— ACTIVITY —
Where "sobre" occurs in a line of the entries below, copy that line.

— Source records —
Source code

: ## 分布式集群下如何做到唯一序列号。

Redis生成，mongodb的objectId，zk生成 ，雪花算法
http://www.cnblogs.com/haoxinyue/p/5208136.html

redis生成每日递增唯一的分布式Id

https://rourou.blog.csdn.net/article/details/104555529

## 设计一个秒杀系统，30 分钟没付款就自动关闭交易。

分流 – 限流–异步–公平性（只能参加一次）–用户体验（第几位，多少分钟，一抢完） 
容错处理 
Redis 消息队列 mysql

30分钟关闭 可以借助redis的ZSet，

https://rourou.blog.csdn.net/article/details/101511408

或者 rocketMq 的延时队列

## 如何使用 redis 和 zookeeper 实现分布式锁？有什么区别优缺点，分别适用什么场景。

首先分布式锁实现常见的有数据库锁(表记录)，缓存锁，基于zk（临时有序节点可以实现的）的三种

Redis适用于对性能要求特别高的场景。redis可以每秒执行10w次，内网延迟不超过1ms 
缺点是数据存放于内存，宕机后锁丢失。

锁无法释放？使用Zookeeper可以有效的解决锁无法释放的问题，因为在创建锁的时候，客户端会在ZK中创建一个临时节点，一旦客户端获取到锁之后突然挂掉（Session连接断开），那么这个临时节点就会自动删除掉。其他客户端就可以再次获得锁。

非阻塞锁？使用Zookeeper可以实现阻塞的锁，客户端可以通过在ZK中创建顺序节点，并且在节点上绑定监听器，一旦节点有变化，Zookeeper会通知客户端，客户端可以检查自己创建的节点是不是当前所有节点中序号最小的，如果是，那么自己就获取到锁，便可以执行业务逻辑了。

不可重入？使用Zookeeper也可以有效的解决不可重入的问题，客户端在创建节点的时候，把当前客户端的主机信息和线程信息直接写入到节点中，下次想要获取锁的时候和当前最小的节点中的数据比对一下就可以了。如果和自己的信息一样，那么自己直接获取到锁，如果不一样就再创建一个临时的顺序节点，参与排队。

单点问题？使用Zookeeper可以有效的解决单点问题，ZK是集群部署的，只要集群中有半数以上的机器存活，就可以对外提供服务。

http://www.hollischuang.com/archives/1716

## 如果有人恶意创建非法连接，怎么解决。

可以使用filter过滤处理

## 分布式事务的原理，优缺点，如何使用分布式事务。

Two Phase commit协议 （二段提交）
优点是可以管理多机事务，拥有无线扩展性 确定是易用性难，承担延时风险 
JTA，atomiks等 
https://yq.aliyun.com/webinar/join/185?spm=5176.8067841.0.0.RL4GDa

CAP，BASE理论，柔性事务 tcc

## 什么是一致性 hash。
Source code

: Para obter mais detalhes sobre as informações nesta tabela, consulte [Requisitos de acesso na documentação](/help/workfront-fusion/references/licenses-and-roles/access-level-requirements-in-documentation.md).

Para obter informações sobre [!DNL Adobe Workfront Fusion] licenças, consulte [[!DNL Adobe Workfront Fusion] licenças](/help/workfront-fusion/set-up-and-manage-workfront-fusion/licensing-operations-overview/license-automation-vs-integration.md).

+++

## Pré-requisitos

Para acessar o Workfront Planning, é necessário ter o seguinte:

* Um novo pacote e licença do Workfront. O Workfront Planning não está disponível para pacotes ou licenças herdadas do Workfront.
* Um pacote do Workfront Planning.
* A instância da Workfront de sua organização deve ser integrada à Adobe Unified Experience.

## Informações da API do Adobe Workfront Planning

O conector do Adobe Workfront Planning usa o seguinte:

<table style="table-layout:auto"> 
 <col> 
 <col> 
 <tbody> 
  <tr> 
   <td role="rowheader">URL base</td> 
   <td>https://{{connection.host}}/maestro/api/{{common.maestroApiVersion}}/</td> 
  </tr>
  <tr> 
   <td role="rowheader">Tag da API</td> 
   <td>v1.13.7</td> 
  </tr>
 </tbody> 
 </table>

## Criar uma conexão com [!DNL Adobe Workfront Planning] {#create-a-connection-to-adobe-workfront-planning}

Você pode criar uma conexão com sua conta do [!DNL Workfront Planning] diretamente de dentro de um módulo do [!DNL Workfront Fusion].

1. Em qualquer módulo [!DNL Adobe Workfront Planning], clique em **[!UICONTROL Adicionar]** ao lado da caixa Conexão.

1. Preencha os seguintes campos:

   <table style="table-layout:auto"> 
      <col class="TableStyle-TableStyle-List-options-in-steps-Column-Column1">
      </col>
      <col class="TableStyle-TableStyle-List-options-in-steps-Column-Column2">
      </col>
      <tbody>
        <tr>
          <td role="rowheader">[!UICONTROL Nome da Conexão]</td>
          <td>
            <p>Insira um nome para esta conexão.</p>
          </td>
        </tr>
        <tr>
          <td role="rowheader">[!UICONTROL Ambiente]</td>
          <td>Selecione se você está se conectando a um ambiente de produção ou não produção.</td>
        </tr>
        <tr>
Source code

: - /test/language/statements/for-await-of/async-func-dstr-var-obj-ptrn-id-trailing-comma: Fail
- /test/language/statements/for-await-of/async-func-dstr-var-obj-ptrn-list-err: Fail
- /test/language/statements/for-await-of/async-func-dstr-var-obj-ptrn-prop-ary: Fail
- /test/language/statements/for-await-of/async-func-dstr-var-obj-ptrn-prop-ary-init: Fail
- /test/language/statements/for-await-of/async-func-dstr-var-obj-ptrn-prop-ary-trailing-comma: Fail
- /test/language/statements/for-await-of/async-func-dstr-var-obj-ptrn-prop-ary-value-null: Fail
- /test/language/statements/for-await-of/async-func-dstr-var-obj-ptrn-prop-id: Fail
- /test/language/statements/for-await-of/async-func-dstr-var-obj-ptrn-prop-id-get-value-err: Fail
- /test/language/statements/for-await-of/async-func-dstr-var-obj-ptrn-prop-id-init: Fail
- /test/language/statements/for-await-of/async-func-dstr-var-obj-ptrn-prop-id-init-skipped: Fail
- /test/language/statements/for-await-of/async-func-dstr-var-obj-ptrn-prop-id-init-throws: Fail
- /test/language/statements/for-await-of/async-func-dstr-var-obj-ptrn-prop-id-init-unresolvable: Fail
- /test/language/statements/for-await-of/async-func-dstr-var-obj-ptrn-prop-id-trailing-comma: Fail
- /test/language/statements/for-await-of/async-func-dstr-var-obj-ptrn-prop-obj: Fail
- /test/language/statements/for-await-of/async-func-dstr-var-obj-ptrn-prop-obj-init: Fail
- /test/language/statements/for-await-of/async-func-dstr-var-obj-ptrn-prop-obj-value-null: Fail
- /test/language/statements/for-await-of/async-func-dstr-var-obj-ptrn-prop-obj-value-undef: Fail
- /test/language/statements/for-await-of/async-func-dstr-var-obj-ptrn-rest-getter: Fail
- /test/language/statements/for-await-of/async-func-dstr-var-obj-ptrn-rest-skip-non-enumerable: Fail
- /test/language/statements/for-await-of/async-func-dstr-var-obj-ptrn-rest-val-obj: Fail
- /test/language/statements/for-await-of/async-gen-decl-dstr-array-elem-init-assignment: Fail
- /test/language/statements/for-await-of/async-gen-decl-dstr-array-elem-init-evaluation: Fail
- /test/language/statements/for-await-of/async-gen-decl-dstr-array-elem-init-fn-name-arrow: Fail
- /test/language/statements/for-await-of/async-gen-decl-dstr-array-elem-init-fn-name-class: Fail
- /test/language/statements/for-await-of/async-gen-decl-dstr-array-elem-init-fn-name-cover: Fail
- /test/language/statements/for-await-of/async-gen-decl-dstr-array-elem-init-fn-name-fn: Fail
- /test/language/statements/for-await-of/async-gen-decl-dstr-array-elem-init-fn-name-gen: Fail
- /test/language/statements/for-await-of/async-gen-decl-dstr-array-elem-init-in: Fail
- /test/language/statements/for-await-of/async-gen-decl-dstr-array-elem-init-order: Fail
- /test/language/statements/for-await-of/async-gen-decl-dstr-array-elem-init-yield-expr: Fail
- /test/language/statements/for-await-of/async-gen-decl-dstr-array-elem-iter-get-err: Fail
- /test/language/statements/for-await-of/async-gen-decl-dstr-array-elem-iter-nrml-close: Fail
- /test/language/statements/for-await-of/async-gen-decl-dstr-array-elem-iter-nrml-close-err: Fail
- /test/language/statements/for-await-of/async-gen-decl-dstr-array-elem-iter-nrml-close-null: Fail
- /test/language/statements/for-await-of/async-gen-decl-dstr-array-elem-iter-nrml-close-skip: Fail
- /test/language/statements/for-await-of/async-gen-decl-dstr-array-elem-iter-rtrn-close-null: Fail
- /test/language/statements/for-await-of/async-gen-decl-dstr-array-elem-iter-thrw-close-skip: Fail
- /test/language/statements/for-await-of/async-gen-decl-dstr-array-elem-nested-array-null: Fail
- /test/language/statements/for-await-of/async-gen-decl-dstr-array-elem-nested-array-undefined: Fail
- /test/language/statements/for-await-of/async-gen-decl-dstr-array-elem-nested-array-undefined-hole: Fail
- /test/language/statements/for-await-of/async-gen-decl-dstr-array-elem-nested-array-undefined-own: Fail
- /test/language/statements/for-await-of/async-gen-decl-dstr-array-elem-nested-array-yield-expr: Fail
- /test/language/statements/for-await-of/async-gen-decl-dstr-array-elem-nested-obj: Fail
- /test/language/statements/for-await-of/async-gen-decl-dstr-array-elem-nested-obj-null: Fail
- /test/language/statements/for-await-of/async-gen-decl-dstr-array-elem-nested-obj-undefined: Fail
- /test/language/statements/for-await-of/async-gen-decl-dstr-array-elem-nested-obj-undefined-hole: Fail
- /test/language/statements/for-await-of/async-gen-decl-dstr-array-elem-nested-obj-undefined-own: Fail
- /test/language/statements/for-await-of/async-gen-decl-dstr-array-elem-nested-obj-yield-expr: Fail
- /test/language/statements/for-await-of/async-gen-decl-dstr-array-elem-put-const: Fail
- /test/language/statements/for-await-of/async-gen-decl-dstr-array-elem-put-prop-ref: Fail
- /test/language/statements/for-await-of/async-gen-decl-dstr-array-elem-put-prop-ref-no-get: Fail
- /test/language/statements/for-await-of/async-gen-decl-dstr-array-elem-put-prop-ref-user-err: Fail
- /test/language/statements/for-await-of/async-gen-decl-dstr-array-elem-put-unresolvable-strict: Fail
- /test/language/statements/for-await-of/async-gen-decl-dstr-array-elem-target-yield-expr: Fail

— WRITTEN RESPONSE —
: Para obter mais detalhes sobre as informações nesta tabela, consulte [Requisitos de acesso na documentação](/help/workfront-fusion/references/licenses-and-roles/access-level-requirements-in-documentation.md).
Para obter informações sobre [!DNL Adobe Workfront Fusion] licenças, consulte [[!DNL Adobe Workfront Fusion] licenças](/help/workfront-fusion/set-up-and-manage-workfront-fusion/licensing-operations-overview/license-automation-vs-integration.md).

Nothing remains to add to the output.